Still, precaution is in order. I mentioned this story to the Inquirer reporter only to explain why I didn’t want the town listed. When I talked about the blog, I talked about old friends and distant relatives keeping up with us and sharing our joys via the website. I talked about how the act of putting together entries helped Julie & I see Theo’s changes. I told Kathy how it was fun that friends who we had met via the internet were able to see something beyond the Quaker essays or political essays. None of that made it through to the article, which is a shame. A request to not publish our home town became a sensationalist cautionary tale that is now being repeated as a reason not to blog. How stupid.
The cautionary lesson is only applicable for those who both run a baby blog and a heavily used political website. When your website tops 50,000 visitors a day, you might want to switch to a P.O. Box. End of lesson.
Fortunately with the internet we don’t have to rely on the filter of a mainstream press reporters. Visitors from the Inquirer article have been looking around the site and presumably seeing it’s not all about internet dangers. Since the Inquirer article went up I’ve had twice as many visits from Google as I have from Philly.com. Viva the web!
For those interested, the freaky retired Lieutenant Colonel is the chief executive officer of a private aviation company based in Florida, with contracts in three African nations that just happen to be of particular interest to the U.S. State Department. Although the company is named after him, his full name has been carefully excised from his website. I don’t suspect that he really is retired from U.S.-sponsored military service, if you know what I mean… Here’s your tax dollars at work.
A few newspaper websites have republished up the Inky article and two blogging news sites have picked up on it:
Yet Another Baby Blogging story uncovers danger — but it’s not true ran in BloggingBaby.com: “When someone threatened his son on his Baby Theo Web page, he took the site down; but left up a pic on his home page. Well, that is, according to the article, which somehow managed to not check its facts (maybe, ummm–go to the link you included in your article?) and discover that, in fact, Baby Theo’s page is alive and well. We’re glad, Theo’s a cutie.”
Baby bloggers ran in Netfamilynews. “The $64,000 question(s) is: Is this a shift of thinking and behavior or, basically, a mistake?.. Martin Kelly, whose baby was threatened by someone who visited his baby page, would lean toward the mistake side of the question.” (No I wouldn’t, as I explained to the webmaster later)

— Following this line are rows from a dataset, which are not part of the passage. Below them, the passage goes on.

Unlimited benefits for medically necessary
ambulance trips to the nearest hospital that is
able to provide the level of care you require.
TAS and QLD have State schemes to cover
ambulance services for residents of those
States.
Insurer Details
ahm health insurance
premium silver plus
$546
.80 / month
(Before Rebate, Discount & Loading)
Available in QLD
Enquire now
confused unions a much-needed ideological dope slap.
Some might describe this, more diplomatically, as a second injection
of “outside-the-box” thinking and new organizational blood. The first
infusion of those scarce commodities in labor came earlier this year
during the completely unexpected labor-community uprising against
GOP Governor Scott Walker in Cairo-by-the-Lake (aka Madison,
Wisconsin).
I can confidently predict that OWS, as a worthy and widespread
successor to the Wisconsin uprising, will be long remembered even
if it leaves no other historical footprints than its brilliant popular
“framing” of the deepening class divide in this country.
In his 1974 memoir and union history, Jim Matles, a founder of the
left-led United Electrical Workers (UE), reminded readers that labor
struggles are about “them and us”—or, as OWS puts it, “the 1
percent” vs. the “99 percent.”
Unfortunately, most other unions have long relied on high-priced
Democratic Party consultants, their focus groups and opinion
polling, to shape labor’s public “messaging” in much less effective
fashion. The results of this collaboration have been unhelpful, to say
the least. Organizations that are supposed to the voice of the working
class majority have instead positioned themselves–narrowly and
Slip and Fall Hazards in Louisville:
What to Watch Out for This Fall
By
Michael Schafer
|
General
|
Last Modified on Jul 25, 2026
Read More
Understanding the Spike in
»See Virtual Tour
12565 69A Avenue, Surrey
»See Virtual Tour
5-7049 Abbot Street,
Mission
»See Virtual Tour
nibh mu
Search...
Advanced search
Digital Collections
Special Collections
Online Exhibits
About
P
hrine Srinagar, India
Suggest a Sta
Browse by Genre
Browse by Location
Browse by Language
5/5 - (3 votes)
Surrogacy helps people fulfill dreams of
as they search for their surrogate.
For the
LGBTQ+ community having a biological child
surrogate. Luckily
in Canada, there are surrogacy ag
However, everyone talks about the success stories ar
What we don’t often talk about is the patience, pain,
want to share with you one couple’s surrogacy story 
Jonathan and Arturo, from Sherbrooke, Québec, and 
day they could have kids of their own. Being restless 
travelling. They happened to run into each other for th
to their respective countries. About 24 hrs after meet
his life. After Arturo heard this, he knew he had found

A little bit of housekeeping: There have been a few behind-the-scene changes on the Nonviolence.org homepage this weekend. I’ve switched the blogging software over to Moveabletype.
The hard-core blog readers will appreciate that Nonviolence.org now has an syndicated news feed. That means that you can now read the homepage with software like Sharpreader, Newsgator, etc.
even the more-casual readers will appreciate that you can now comment directly on every article. There will be other subtler features added over time. Let me know if there are any problems.